Oh du fröhliche…

Ach ja, es ist schon seltsam. Immer wenn sich der 24 Dezember nähert, findet man in den verschiedensten Presseerzeugnissen – und heutzutage natürlich auch in den Online-Medien – satireartige Artikel, welche die höchst ambivalente Verbindung des jeweiligen Autors zum höchsten Fest im Jahr auf mal mehr, mal weniger humoreske Art kolportieren sollen. Die Basis dafür bilden die, häufig als gefährlich beschriebene, Gemengelage interfamiliärer Beziehungsgeflechte, sowie die stets überzeichneten Befindlichkeiten einiger stereotypisierter Mitglieder der Mischpoke. HA HA, WITZIG…

Ich will gestehen, dass auch in meinem Familienverbund das Eine oder Andere nicht gerade zur Gemütlichkeit gereicht, wenn denn mal wieder die (f)rohen Festtage anstehen. Und natürlich juckt es auch mich manchmal in den Fingern, eine saftige kleine Abrechnung mit den durchaus in gewisser Zahl auffindbaren Schrullen, Vorstellungen und Handlungsweisen hinzuknallen; mit jedem vergehenden Jahr wird dieser Drang allerdings ein wenig kleiner. Nicht, weil etwa plötzlich alles Friede, Freude, Eierkuchen wäre. Wer glaubt den sowas? Allerdings wird man mit zunehmendem Alter ruhiger, duldsamer und weiß solche Zusammenkünfte auf einer anderen Ebene zu schätzen als früher.

Natürlich werden bei solchen seltenen Gelegenheiten immer die gleichen ollen Kamellen aufgekocht, natürlich sind die über Jahrzehnte ausgefeilten, in Traditionen geronnenen Rituale wenn überhaupt, so nur geringen Wandlungen unterworfen und ebenso natürlich passieren Peinlichkeiten, auf die man hätte verzichten können. Aber meine Mutter kann immer noch ziemlich gut kochen. Sich des Gesundheitszustandes meiner Verwandten versichern zu können, bekommt über die Jahre eine größere Priorität, denn wer weiß schon, wie alt sie noch werden. Das hat nichts mit Zynismus zu tun, sondern mit der schlichten Wahrheit, dass wir alle irgendwann sterben müssen. Hat man sich vorher mal damit beschäftigt, haut es einen wenigsten nicht vollkommen aus den Latschen, wenn ein lieber – das gilt aber auch für einen nicht ganz so lieben – Verwandter in Gras beißt.

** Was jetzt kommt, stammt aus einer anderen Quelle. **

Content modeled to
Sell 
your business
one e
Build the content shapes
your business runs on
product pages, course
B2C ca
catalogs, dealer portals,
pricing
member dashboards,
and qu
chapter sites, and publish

Weihnachten ist das Fest der Liebe, sagt man und es kann nicht schaden, sich in diesem Zusammenhang nochmal zu vergewissern, wen man liebt und warum. Und ganz nebenbei kann man es auch als Test nutzen, um herauszufinden, wer einen selbst zurückliebt. Man sollte jetzt nur nicht dem Irrtum aufsitzen, dass sich dies anhand des summierten Wertes der Geschenke ablesen lässt. Ich gestehe: auch ich lasse mir gerne etwas schenken. Ich freue mich schon, wenn man mir eine kleine Aufmerksamkeit zukommen lässt. Wer tut das nicht? Ich schenke aber auch gerne. Und ich erlebe den Heiligen Abend im kleinen Kreise meiner eigenen Familie als eine Art Zeitreise, wenn leuchtende Kinderaugen das Ratsch-Ratsch begleiten und sich der Verpackungsaufwand in Restmüll verwandelt; ich selbst mache es auch heute noch wie früher: Ratsch-Ratsch! Früher aus reiner Ungeduld. Heute kann ich wenigstens behaupten, dass ich nicht an die Wiederverwendbarkeit von Geschenkpapier glaube…

Der ganze Trubel dauert wenige Tage und versetzt dennoch über Wochen und Monate die Gemüter in Wallung wie Nichts sonst; außer vielleicht Kriegsalarm. Das allein ist ausreichender Anlass, sich ein bisschen darüber lustig zu machen. Aber bitte nicht zu sehr. Denn bei aller Sorge um die Vorbereitung prandialer Detonationen, reicher Gabenteller und duchgestylter Wohnungen bleibt allzu oft auf der Strecke, was so viel beschworen, aber so selten erreicht wird: nö, nicht die Besinnlichkeit. Die kommt nämlich von ganz alleine, wenn man Frieden findet. Den Frieden, den Weihnachten uns eigentlich versprechen will. Mal schauen, ob wir’s dieses Jahr wieder schaffen, ihn wenigstens im Kreise der Familie zu halten? Das wünsche ich euch allen. Bis die Tage wieder.